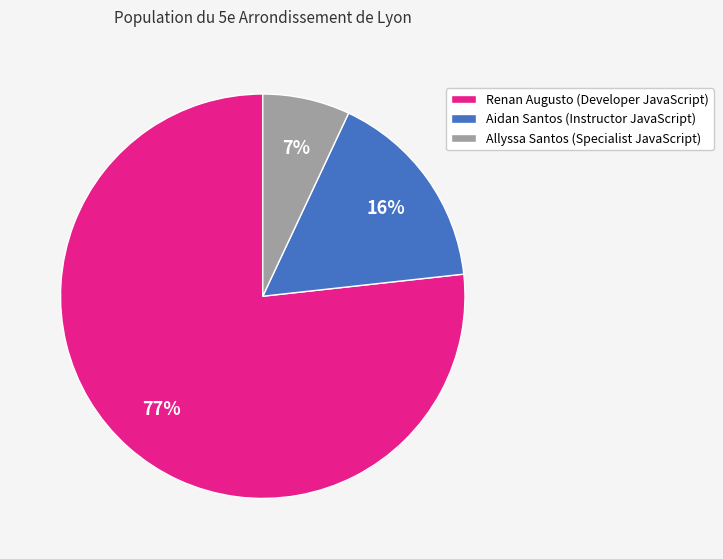

Do Allyssa Santos (Specialist JavaScript) and Renan Augusto (Developer JavaScript) together represent more than half of the pie?

Yes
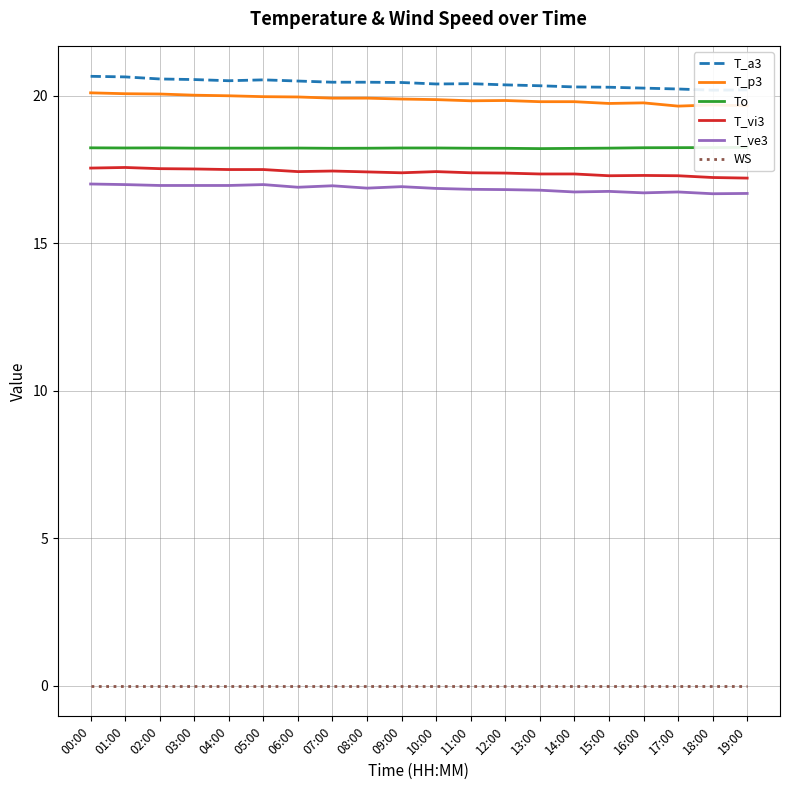

The value of T_vi3 at 01:00 is 29.9. True or false?

False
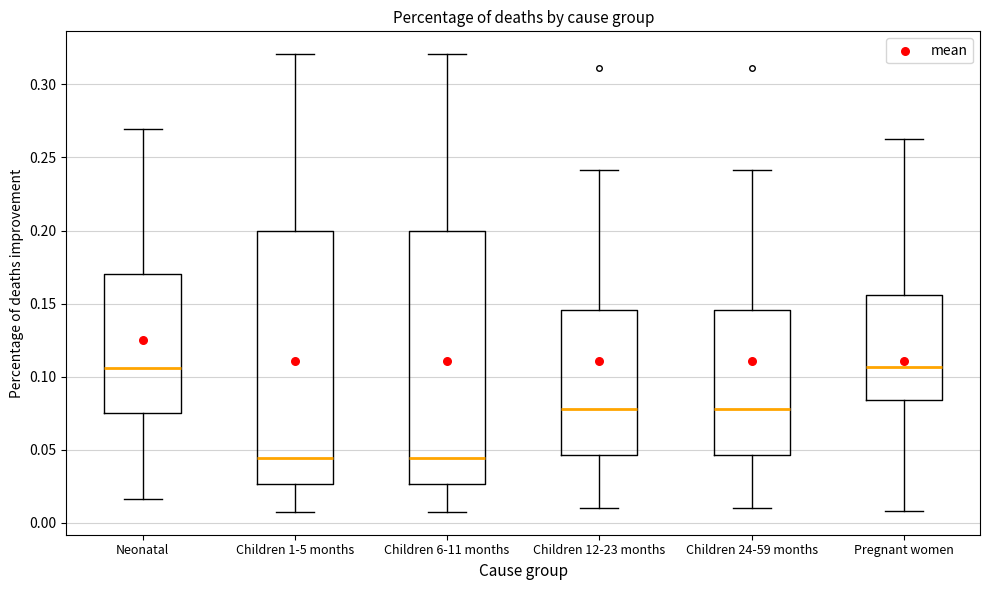

Reading left to right, transcribe this box plot: for each box, give where its median line is, the range the box spans, and where its two whiskers end, as read against the y-axis. The values are not printed on the chart, so give them approximately, as read against the axis.

Neonatal: median 0.105, box 0.075 to 0.170, whiskers 0.015 to 0.270
Children 1-5 months: median 0.045, box 0.025 to 0.200, whiskers 0.010 to 0.320
Children 6-11 months: median 0.045, box 0.025 to 0.200, whiskers 0.010 to 0.320
Children 12-23 months: median 0.080, box 0.045 to 0.145, whiskers 0.010 to 0.240
Children 24-59 months: median 0.080, box 0.045 to 0.145, whiskers 0.010 to 0.240
Pregnant women: median 0.105, box 0.085 to 0.155, whiskers 0.010 to 0.260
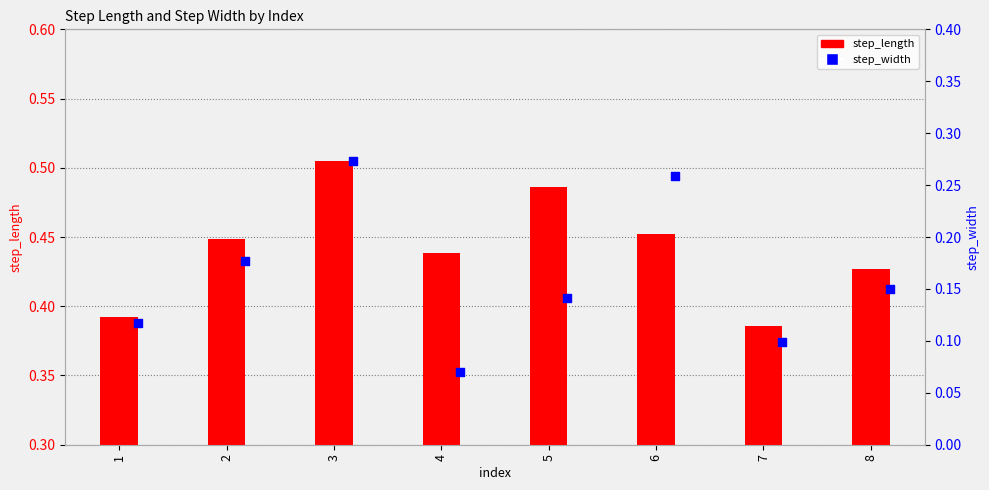

Is the value of step_length at 3 greater than the value of step_width at 1?

Yes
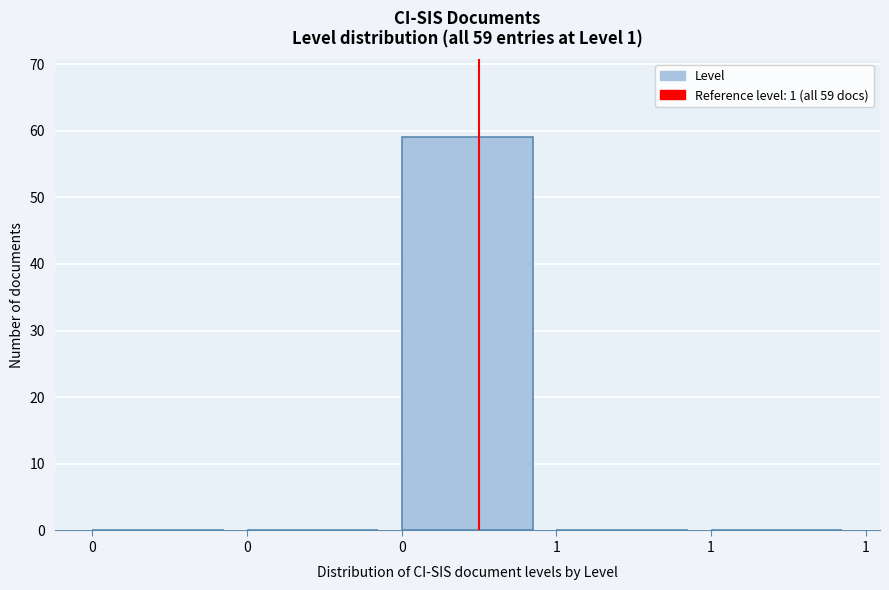

How many categories are shown in the chart?

5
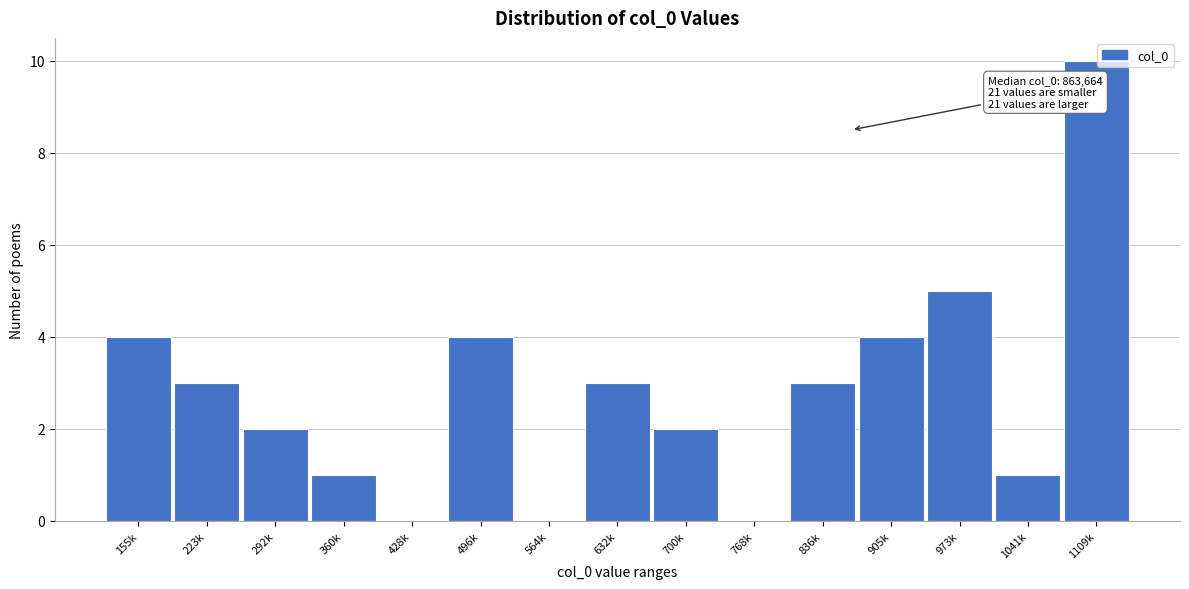

Reading right to left, what are all the values shown in this chart?

1109k=10	1041k=1	973k=5	905k=4	836k=3	768k=0	700k=2	632k=3	564k=0	496k=4	428k=0	360k=1	292k=2	223k=3	155k=4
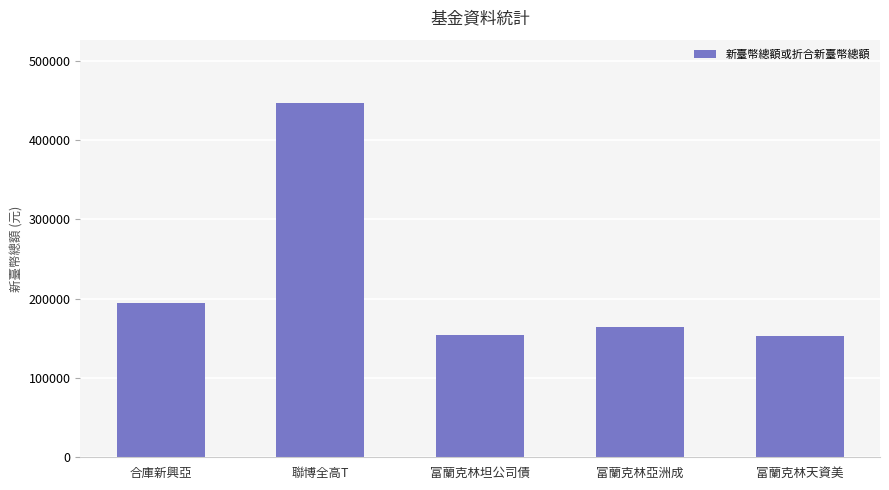

What is the minimum value shown in the chart?

153025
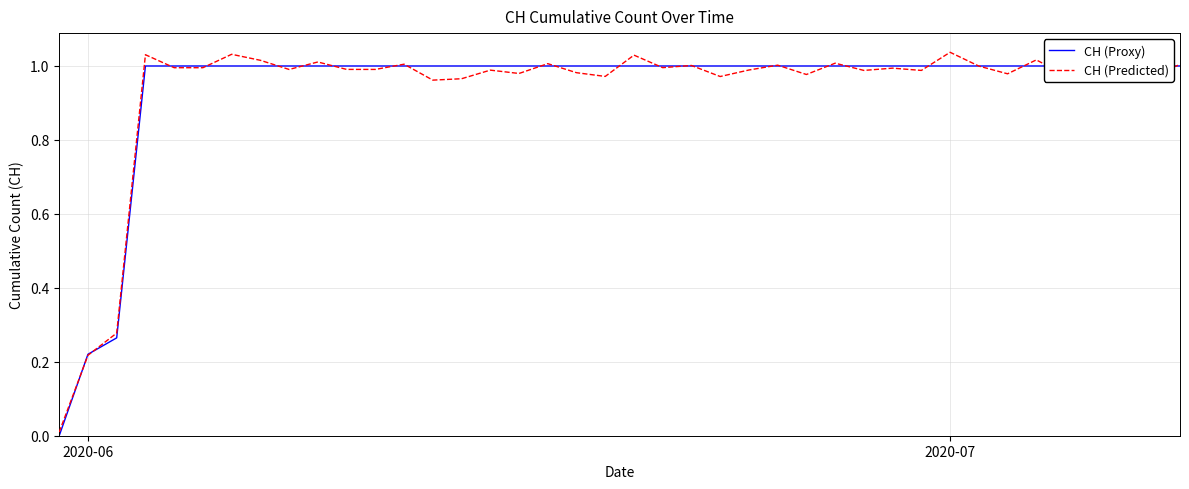

How many interior local valleys does the CH (Predicted) series have?

14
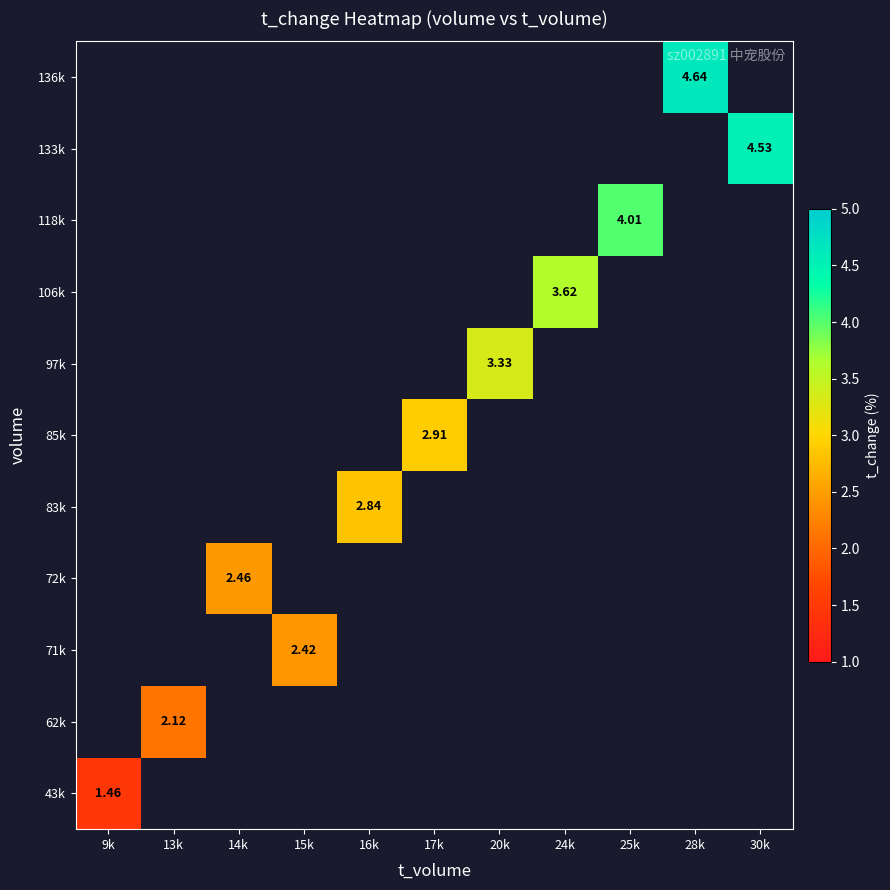

At how many categories does at least one series exceed 2?

10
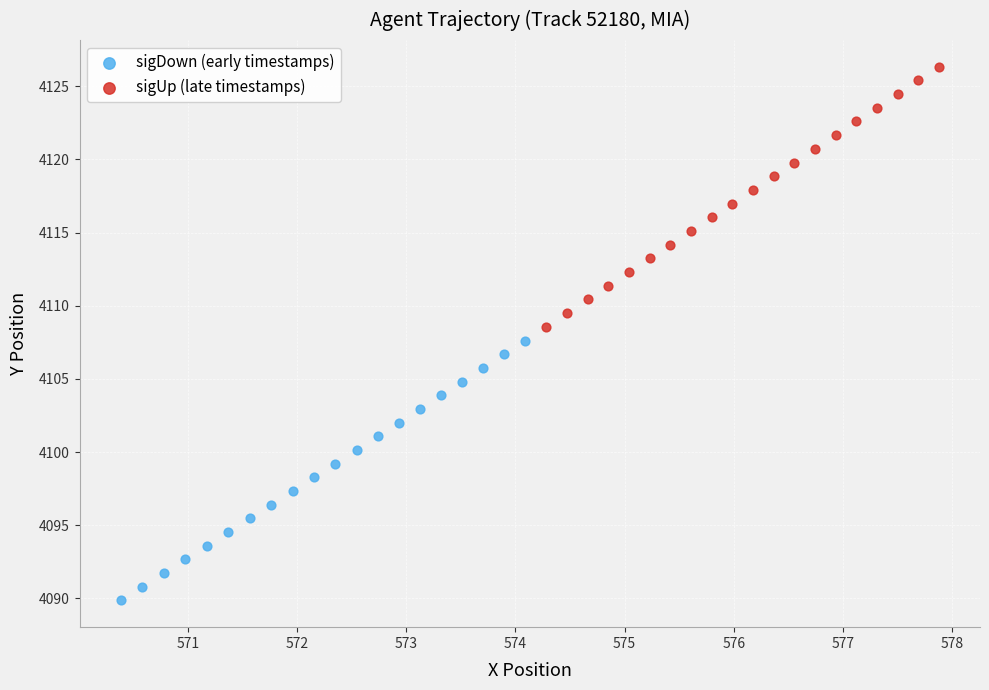

Which series reaches the minimum Y coordinate?

sigDown (early timestamps)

What the task requires. Rewrite the lines above as a JSON list of strings, with one string for each line and blank lines omitted. Leave the pictures out of the list.

Written answer.
[
  "Do Allyssa Santos (Specialist JavaScript) and Renan Augusto (Developer JavaScript) together represent more than half of the pie?",
  "Yes",
  "The value of T_vi3 at 01:00 is 29.9. True or false?",
  "False",
  "Reading left to right, transcribe this box plot: for each box, give where its median line is, the range the box spans, and where its two whiskers end, as read against the y-axis. The values are not printed on the chart, so give them approximately, as read against the axis.",
  "Neonatal: median 0.105, box 0.075 to 0.170, whiskers 0.015 to 0.270",
  "Children 1-5 months: median 0.045, box 0.025 to 0.200, whiskers 0.010 to 0.320",
  "Children 6-11 months: median 0.045, box 0.025 to 0.200, whiskers 0.010 to 0.320",
  "Children 12-23 months: median 0.080, box 0.045 to 0.145, whiskers 0.010 to 0.240",
  "Children 24-59 months: median 0.080, box 0.045 to 0.145, whiskers 0.010 to 0.240",
  "Pregnant women: median 0.105, box 0.085 to 0.155, whiskers 0.010 to 0.260",
  "Is the value of step_length at 3 greater than the value of step_width at 1?",
  "Yes",
  "How many categories are shown in the chart?",
  "5",
  "Reading right to left, what are all the values shown in this chart?",
  "1109k=10\t1041k=1\t973k=5\t905k=4\t836k=3\t768k=0\t700k=2\t632k=3\t564k=0\t496k=4\t428k=0\t360k=1\t292k=2\t223k=3\t155k=4",
  "What is the minimum value shown in the chart?",
  "153025",
  "How many interior local valleys does the CH (Predicted) series have?",
  "14",
  "At how many categories does at least one series exceed 2?",
  "10",
  "Which series reaches the minimum Y coordinate?",
  "sigDown (early timestamps)"
]